For the second year running Dubai has been named the leading hub for residence and citizenship by investment (RCBI), with over 150,000 Golden Visas issued.
Research by Swiss boutique firm Passport Legacy found that the UAE leads the world with 35 international RCBI specialists in 2022, climbing up from 30 in the previous year, the report said, adding that Emirates will be able to “sustain its growth with the minimum investment required recently having been reduced and access being opened up to talented individuals across multiple industries”.
The UAE Golden Visa scheme continues to grow in popularity, with more than 150,000 people signing up to it.
The Golden Visa can be extended to family members. Children can be sponsored by a Golden Visa or Green Residence visa holder until the age of 25 – an increase from the previous limit of 18 years – with no age limit for unmarried daughters. Children are granted a residence permit, regardless of age.
The UAE Golden Visa residency programme was first implemented in 2019 and enables expats to live, work, and study in the UAE without the need of a national sponsor and with 100 percent ownership of their business on the UAE’s mainland.
Under the new regulations, the UAE Golden Visa offers a 10-year residence to investors, entrepreneurs, ‘exceptional talents’, scientists, professionals and outstanding students and graduates, among others.
Passport Legacy UAE HQ managing partner and founder, Jeffrey Henseler, said: “The UAE’s rank as the best RCBI hub in the world is supported by several appealing factors such as world-class infrastructure, a business-friendly environment, a strategic geographic location, and favourable government policies promoting trade and investment. This has also helped the country stand pat with the first-ranked passport in the world.”
Henseler added: “With approximately 5,000 people around the world looking to secure dual citizenship through RCBI each year, and the ongoing success of the UAE Golden Visa incentive, the country will continue being increasingly sought out as a leading destination of choice.”
Warning over misleading adverts
The UAE authorities are warning companies against publishing misleading advertisements which do not represent available and real job opportunities in the private sector.
The Ministry of Human Resources and Emiratisation (MoHRE) also said companies must not refer to the government’s Emiratisation policies or benefits, when advertising for Emiratisation jobs.
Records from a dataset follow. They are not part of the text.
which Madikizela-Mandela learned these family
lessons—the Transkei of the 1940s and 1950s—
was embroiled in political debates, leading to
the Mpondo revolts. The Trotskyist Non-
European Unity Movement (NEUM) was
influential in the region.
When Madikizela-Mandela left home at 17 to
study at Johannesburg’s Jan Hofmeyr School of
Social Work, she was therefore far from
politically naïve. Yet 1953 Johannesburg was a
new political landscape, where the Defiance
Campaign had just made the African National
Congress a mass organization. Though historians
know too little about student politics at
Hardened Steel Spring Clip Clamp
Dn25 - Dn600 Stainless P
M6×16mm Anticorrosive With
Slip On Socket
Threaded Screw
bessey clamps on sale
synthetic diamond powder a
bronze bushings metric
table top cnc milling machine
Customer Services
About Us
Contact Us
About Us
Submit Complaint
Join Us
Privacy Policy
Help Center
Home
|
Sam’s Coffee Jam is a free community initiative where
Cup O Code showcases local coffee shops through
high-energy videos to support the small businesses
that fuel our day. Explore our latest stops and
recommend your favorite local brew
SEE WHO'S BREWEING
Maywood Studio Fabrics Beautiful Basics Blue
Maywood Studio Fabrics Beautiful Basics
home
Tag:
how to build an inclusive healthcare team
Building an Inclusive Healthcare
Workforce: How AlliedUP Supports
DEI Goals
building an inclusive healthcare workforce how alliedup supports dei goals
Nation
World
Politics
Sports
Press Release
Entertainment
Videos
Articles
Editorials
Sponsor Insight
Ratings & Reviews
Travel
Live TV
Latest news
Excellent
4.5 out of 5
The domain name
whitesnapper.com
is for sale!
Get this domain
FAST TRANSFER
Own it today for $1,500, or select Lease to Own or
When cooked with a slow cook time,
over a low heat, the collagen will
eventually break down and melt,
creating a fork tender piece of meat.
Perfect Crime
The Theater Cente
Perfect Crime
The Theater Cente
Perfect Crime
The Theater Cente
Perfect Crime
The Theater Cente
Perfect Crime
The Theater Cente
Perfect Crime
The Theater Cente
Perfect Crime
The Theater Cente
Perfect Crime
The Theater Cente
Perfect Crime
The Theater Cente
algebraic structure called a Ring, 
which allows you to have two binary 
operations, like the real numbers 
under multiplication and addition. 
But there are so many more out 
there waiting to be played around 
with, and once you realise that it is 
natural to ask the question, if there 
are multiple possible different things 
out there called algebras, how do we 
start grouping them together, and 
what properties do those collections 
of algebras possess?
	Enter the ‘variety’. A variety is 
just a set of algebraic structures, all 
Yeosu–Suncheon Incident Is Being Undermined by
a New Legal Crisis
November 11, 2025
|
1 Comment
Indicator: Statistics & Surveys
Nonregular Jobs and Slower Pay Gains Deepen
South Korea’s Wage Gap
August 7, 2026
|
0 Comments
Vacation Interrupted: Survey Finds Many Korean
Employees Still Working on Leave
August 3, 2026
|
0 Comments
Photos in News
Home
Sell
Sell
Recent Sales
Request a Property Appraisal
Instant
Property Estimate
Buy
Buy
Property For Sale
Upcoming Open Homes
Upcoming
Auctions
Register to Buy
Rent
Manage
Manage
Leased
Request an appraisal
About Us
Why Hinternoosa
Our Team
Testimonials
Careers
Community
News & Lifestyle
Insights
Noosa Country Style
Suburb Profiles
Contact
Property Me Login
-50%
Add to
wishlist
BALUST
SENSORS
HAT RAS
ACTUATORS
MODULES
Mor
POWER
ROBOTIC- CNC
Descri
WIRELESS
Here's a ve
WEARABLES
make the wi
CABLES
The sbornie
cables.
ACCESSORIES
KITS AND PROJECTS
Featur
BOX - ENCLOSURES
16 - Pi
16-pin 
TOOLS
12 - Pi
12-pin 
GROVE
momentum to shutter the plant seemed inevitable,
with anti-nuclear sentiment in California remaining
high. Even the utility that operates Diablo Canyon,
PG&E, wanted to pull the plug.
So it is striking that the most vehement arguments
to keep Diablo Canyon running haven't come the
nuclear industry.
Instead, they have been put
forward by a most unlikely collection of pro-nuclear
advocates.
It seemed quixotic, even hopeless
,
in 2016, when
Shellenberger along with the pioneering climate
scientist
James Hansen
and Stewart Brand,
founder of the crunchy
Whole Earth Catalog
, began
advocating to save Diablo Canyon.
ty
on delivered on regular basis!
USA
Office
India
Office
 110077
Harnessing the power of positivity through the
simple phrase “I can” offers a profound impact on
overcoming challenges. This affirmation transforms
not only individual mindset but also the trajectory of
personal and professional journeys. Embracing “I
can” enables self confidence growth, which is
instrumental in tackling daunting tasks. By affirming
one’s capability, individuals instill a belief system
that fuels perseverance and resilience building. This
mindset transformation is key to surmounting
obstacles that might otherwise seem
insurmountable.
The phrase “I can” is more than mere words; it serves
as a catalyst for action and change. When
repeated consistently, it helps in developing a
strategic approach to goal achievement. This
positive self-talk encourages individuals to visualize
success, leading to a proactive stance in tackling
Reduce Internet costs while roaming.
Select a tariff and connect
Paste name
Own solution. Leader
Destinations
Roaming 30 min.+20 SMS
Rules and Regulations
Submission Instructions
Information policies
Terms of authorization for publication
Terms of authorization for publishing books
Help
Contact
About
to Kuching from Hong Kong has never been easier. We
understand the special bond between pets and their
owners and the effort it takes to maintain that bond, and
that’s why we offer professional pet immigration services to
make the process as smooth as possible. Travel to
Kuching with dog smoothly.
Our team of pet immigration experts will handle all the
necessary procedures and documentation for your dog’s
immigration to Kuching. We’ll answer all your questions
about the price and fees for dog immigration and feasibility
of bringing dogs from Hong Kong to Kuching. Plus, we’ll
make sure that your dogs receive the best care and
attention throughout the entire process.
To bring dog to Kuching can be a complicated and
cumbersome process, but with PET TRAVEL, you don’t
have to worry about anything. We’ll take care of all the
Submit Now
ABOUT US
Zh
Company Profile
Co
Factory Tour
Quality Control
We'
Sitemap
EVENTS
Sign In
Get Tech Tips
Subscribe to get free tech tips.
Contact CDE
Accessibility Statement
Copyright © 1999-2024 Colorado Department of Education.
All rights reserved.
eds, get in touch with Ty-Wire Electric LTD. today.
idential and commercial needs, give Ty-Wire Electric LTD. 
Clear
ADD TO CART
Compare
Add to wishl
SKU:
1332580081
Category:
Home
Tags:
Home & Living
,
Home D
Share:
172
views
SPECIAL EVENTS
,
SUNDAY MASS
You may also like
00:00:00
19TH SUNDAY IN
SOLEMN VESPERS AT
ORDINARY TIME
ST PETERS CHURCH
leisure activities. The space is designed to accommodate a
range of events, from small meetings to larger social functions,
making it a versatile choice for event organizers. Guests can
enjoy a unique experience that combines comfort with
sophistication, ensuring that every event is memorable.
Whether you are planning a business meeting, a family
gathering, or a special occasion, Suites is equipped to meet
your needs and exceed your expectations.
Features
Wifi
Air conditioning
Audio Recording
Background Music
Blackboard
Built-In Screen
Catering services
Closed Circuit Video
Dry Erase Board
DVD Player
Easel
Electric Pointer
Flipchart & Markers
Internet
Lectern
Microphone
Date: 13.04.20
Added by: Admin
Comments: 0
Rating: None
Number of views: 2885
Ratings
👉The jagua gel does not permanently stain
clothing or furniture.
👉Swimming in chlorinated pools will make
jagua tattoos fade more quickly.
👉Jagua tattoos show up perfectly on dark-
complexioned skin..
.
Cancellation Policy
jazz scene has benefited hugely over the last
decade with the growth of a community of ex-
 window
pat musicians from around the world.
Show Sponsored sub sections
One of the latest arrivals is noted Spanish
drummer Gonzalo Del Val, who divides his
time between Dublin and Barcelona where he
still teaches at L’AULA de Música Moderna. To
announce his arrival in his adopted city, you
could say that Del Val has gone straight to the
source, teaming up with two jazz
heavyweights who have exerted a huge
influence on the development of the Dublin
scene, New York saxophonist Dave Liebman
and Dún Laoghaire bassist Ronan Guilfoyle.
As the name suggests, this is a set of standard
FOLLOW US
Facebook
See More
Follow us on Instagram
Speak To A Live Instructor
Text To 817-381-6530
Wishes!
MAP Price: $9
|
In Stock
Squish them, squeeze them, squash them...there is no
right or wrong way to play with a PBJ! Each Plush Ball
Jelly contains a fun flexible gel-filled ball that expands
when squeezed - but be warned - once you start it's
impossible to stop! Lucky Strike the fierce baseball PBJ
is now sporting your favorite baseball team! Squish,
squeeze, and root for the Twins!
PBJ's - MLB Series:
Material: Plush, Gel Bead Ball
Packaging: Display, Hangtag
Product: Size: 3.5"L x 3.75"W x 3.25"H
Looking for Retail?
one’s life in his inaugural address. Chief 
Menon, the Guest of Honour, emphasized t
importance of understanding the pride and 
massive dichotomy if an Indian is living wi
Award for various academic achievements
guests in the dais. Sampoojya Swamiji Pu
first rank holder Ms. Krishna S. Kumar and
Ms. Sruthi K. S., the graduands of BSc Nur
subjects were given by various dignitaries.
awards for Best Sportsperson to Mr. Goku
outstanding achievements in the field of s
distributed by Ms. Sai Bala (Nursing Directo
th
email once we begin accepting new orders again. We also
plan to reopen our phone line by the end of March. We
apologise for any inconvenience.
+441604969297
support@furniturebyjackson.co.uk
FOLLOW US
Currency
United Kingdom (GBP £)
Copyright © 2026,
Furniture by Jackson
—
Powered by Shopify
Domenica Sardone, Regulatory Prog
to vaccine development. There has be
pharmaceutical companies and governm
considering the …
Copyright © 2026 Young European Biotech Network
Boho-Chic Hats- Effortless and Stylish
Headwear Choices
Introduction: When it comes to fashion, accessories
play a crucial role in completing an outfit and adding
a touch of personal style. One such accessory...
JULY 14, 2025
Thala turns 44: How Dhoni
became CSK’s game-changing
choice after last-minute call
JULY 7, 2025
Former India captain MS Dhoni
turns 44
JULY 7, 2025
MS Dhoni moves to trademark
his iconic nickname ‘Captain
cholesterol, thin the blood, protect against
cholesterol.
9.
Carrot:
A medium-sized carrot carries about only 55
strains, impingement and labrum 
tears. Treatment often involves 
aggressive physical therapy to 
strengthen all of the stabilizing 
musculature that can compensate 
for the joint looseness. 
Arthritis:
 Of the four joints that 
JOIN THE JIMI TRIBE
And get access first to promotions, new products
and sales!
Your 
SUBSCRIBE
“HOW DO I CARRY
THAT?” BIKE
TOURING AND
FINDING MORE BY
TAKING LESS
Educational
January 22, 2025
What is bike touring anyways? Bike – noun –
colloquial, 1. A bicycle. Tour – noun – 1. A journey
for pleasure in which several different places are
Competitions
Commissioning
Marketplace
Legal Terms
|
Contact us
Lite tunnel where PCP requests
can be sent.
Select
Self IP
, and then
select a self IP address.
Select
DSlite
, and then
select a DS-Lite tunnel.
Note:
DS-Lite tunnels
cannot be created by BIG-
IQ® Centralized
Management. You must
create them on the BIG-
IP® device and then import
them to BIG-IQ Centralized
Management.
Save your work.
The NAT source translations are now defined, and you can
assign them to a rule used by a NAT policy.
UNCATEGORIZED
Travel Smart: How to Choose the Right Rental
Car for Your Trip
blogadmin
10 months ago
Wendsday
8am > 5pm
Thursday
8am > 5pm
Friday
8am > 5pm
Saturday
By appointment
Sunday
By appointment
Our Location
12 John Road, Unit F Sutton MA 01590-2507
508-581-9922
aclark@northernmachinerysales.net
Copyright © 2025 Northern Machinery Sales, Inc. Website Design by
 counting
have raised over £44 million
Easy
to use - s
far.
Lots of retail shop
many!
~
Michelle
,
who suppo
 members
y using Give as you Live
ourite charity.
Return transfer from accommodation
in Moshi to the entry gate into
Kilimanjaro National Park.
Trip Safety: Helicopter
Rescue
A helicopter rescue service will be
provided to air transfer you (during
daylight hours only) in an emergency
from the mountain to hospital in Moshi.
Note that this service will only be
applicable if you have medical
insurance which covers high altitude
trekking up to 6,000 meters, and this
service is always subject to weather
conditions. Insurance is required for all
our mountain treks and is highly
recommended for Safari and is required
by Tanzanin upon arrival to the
They can only do so if they obtain permission from the Ministry.
In a statement MoHRE said: “Expanding Emiratisation in the country requires regulating all aspects and components. We are keen to specify the duties and obligations of all parties, set laws to regulate recently observed violations through intensifying inspection visits, define necessary measures and ensure that all parties follow them.
“The move is part of the Ministry’s efforts to ensure proper compliance with Emiratisation systems, job advertisements, and employer obligations when hiring a UAE national and, in return, enabling the national to perform his/her work and obligations.”
UAE business owners must ensure Emiratis perform their duties by enabling an appropriate workplace, with the required tools “besides offering them the minimum on-the-job training and skills”.
Business owners are also being warned not to take deductions from Emiratis’ salaries under the pretext of benefiting from the government’s support programme.
Employers are also obliged to register UAE nationals and pay monthly pension and social security contribution, MoHRE said. It added that if an Emirati leaves employment or their contract is terminated, the employer must cancel the Emirati’s work permit and report any change to the employment contract.
The ministry is also reminding employers of the rules around Emiratisation. It said: “The ministerial resolution defines fake Emiratisation as a forged employment of a UAE national by issuing a work permit under his/her name and registering the employee in the facility for a purpose other than the intended purpose of the permit, as well as the finalisation of a work contract with an objective to circumvent the laws and ministerial resolutions that regulate the work of Emiratis in the private sector aimed at unlawfully benefiting from the government support systems and incentives related to the employment of UAE nationals.”